Some people have commented to me in the past that they find it strange that I don’t talk about my passion for my team on my website or my blog – and it’s true – I don’t. And the reason is, is that I like to share that passion with other proper football fans, and – if possibe – fellow Spurs people.
And by listening to this podcast, I now have a strange defining memory. I drive a lot every day up and down the same stretch of road, and more often than not I listen to the Spurs podcast several times a week on that journey. A podcast which did not exist three years ago when I was back in the UK. And so one day … when I am home in England (and presuming it is still running), I will be listening to it there, and all it will do is remind me of the comforting feeling that it gave me, as I went about on my travel here. I can almost imagine that I’m there sitting with them in a pub, and they’re there saying exactly what’s on my mind week after week, and it gives you just that little bit of hope that even if you’re team are completely shit, then you’ve got some people that you can share with just how shit it is. And I like that.

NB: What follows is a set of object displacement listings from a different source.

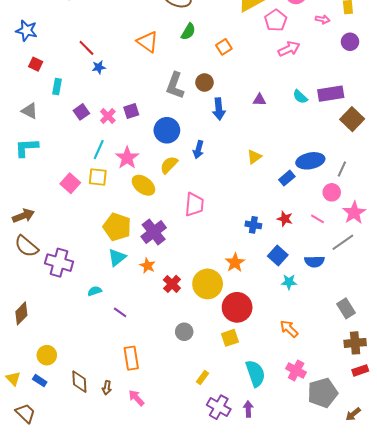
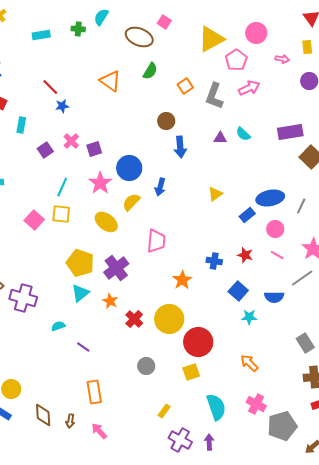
gray L-shape: (175, 86) -> (214, 96), moved
cyan semicircle: (300, 97) -> (243, 134), moved
pink cross: (108, 116) -> (71, 141), moved
pink star: (127, 158) -> (100, 183), moved
pink circle: (332, 192) -> (275, 229), moved
orange star: (235, 263) -> (182, 280), moved

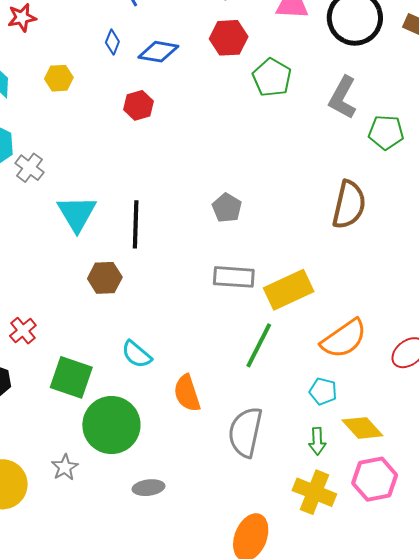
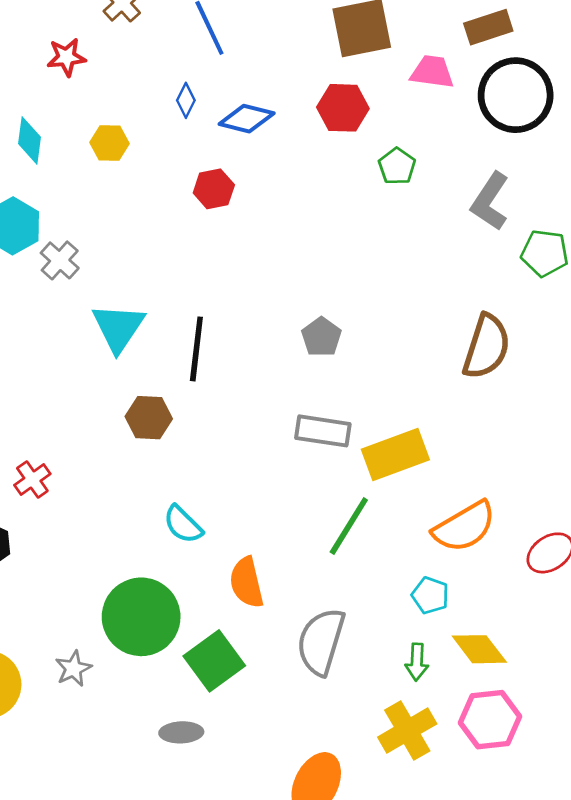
green pentagon: (272, 77) -> (397, 166), size x0.7
green square: (71, 377) -> (214, 661), moved, turned 30
gray ellipse: (148, 488) -> (181, 732), moved
yellow cross: (314, 492) -> (407, 730), turned 33

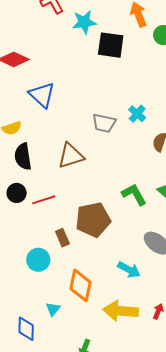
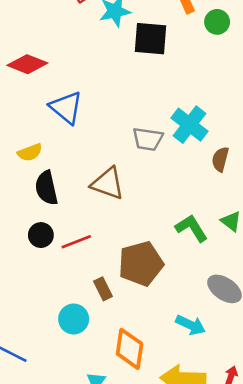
cyan cross: (137, 114) -> (189, 125), size x1.6
brown triangle: (71, 156) -> (108, 183), turned 40

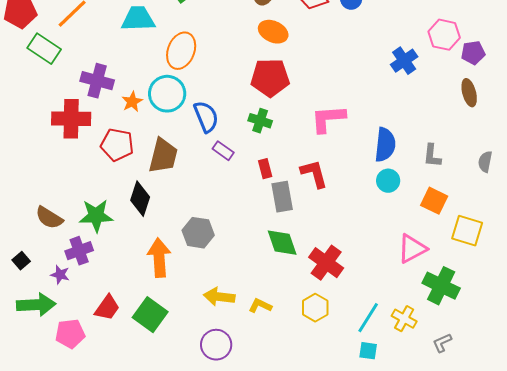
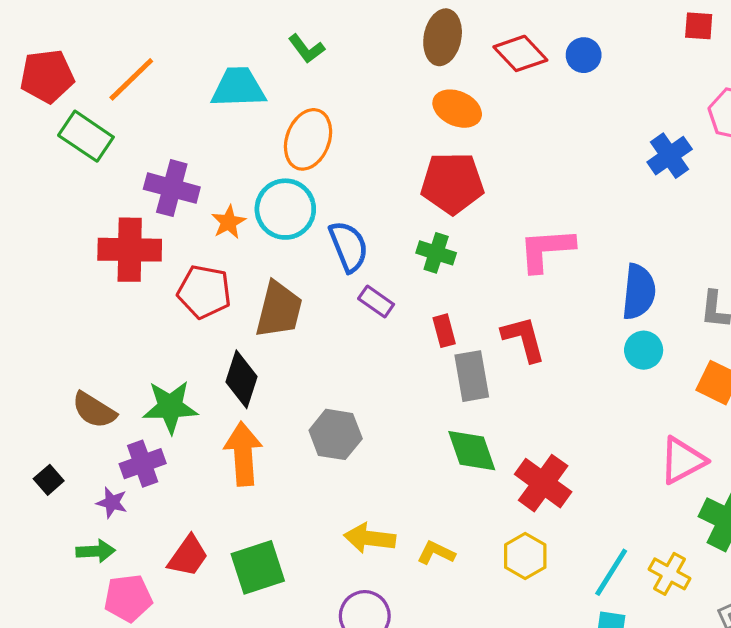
orange arrow: (159, 258) -> (243, 454), moved
green arrow: (36, 305) -> (96, 551), moved, size x0.6
green square: (150, 315) -> (258, 567), turned 36

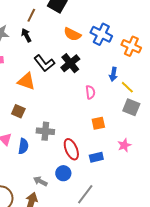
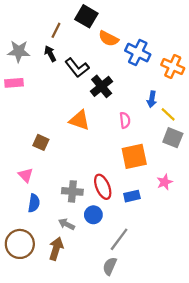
orange semicircle: (72, 34) -> (109, 39), moved
black L-shape: (44, 63) -> (77, 68), moved
orange triangle: (26, 81) -> (79, 120), moved
orange square: (98, 123) -> (134, 156), size x1.6
gray cross: (45, 131) -> (72, 191), moved
blue semicircle: (23, 146) -> (34, 203), moved

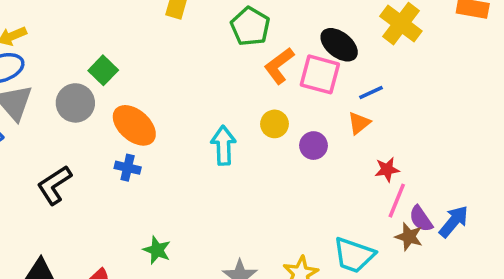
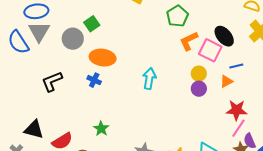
yellow circle: (275, 124) -> (199, 74), moved
orange ellipse: (134, 125) -> (103, 58), turned -45
red star: (387, 170) -> (237, 110), size x1.5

So where are we? Oh, that’s right. This week. When this happened …
on Saturday evening just gone, something crappy happened to me that made me go home in a sulk. But when I got back I found I had an email from a friend telling me that we’d just got a new manager. And the next day with new found confidence and optimism from the new appointment, we won a game. Amazing! I even got my Spurs shirt out of my cupboard and considered wearing it with some sort of pride again. And then … we played Arsenal last night – a game we’re still expected to lose, to our big North London rivals, and sure enough .. with ten minutes to go we’re losing 4-2.
I have go to the toilet (my bladder was internally shouting at me to do so), and so I break away from watching the updates on screen and go and relieve myself. When I come back to my computer four minutes later, my finger hovers over the F5 button, and I actually think to myself “Wouldn’t it be wonderful if we’d scored two goals and got a draw right at the death”, but of course – such miracles never happen, and that would be preposterous.
And then I pressed F5, and I saw this:
And I literally jumped for joy, screamed like a loony out of my chair and started dancing around my room (helped by the fact that I had the new Killers song “Human” on LOUD repeat whilst all this was going on) and the world became a beautiful, beautiful place all over again, and I knew then just one simple point in an eight goal thriller against the Ar*e would be a defenitive moment on this season, and a memory of this week, right now, what I was doing and where I’m planning to go from here. And I really really like that.
And people say it’s just a game. Honestly, you have no idea.